July 1, 2011
In reference to yesterday's discussion, it is clear that when I had not signed any contract with insurers and was not an in-network provider, many years ago I had an employed physician who was in-network and Aetna then paid every MD in our practice in-network rates. They certainly agreed after a couple of years that they were in the wrong, but it took many discussions with ignorant staff members in the insurance company and many, many hours of billers’ time was clocked in working this out. After about three years, we had to cut our losses, only received 70% of what we were due and had to move on. So a practice may do everything correctly but be hurt financially by the third party.
Provided by Anne M. Dunne, RN-BC, Director of Healthcare Consulting at Grassi & Co. -
Jennifer’s response is absolutely correct. Once you are a credentialed and approved provider, you will be paid a participating provider rate depending on the agreement signed by each practice. In my experience, if a practice is contracted as participating, the provider will be paid the in-net work rate regardless of their participation status.
In deciding whether or not to become a participating provider, consider the following: Review the fee schedule for participating providers and compare against your private fee schedule and usual/customary charges.
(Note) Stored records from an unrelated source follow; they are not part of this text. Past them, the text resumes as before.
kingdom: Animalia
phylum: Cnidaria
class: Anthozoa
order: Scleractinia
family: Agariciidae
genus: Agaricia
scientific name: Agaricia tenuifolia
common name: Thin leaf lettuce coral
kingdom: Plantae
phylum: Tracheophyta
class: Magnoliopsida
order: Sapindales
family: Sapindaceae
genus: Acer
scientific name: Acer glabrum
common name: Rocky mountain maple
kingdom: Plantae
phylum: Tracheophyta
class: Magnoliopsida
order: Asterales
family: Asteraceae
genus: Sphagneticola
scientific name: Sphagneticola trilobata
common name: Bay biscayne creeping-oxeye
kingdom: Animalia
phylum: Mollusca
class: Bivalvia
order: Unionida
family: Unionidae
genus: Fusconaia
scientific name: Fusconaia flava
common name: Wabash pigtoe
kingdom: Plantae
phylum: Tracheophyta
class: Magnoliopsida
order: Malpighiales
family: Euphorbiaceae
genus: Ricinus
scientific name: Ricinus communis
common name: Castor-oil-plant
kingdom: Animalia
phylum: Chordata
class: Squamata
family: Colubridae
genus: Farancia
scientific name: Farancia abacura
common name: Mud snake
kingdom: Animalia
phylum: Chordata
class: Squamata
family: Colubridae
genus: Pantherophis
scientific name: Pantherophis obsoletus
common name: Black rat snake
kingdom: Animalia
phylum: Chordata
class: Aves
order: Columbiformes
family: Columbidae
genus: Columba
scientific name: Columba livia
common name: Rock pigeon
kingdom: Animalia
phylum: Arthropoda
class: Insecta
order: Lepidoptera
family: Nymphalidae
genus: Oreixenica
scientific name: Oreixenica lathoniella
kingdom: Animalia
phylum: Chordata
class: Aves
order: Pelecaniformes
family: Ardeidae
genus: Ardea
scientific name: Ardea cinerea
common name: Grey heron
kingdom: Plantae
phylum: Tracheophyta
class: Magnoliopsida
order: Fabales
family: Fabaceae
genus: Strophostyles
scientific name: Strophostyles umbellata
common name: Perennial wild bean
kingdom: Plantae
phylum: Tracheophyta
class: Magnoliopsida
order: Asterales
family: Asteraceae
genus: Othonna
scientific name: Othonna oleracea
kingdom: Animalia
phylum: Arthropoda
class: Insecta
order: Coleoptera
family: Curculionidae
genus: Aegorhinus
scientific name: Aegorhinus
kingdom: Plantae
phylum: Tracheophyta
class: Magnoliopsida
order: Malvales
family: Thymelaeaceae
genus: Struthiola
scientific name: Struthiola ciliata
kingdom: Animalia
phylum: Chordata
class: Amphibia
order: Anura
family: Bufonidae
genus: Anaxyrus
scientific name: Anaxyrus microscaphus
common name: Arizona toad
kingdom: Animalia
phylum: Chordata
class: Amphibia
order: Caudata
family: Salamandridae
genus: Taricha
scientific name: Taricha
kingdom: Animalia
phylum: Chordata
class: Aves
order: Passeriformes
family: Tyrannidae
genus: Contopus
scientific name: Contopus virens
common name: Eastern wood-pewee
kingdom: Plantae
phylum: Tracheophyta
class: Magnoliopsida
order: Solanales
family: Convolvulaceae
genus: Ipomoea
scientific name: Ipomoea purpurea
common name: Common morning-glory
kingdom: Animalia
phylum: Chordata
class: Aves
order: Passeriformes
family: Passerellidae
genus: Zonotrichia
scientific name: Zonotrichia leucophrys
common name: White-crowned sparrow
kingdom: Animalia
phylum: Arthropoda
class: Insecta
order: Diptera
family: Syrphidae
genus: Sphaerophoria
As a non-participating provider, you can elect to accept assignment or not accept assignment on a claim by claim basis. However, you can not bill the patient more than the limiting charge on non-assigned claims. Generally, the approved amount for non participating providers is approximately 5-10 percent less than participating providers. Most importantly, the beneficiary receives payment on all non-assigned claims. A provider must factor in the labor costs associated with following up on the claim, obtaining the insurance payment from the patient and balance billing the patient. A practice with strong revenue cycle management competencies may do well with a non-participating status. Those with limited billing/collection resources may do better becoming a participating provider, collecting the co-payment at the time of service and billing the payer for the contracted rate.
Anne M. Dunne, RN-BC, MBA
GRASSI & CO.
Director of Healthcare Consulting
Direct Dial: 516-336-2463
In our experience your statements are absolutely true. We have also found is that some plans will allow a provider to vary their in-network vs. out of network (OON) participation based on TIN#. This allows a provider to work for different groups with varying in vs. OON circumstances and be attached to the respective TIN# of the group(s). Although not a common scenario we have experienced this with providers who work in neighboring states like NY, NJ and CT.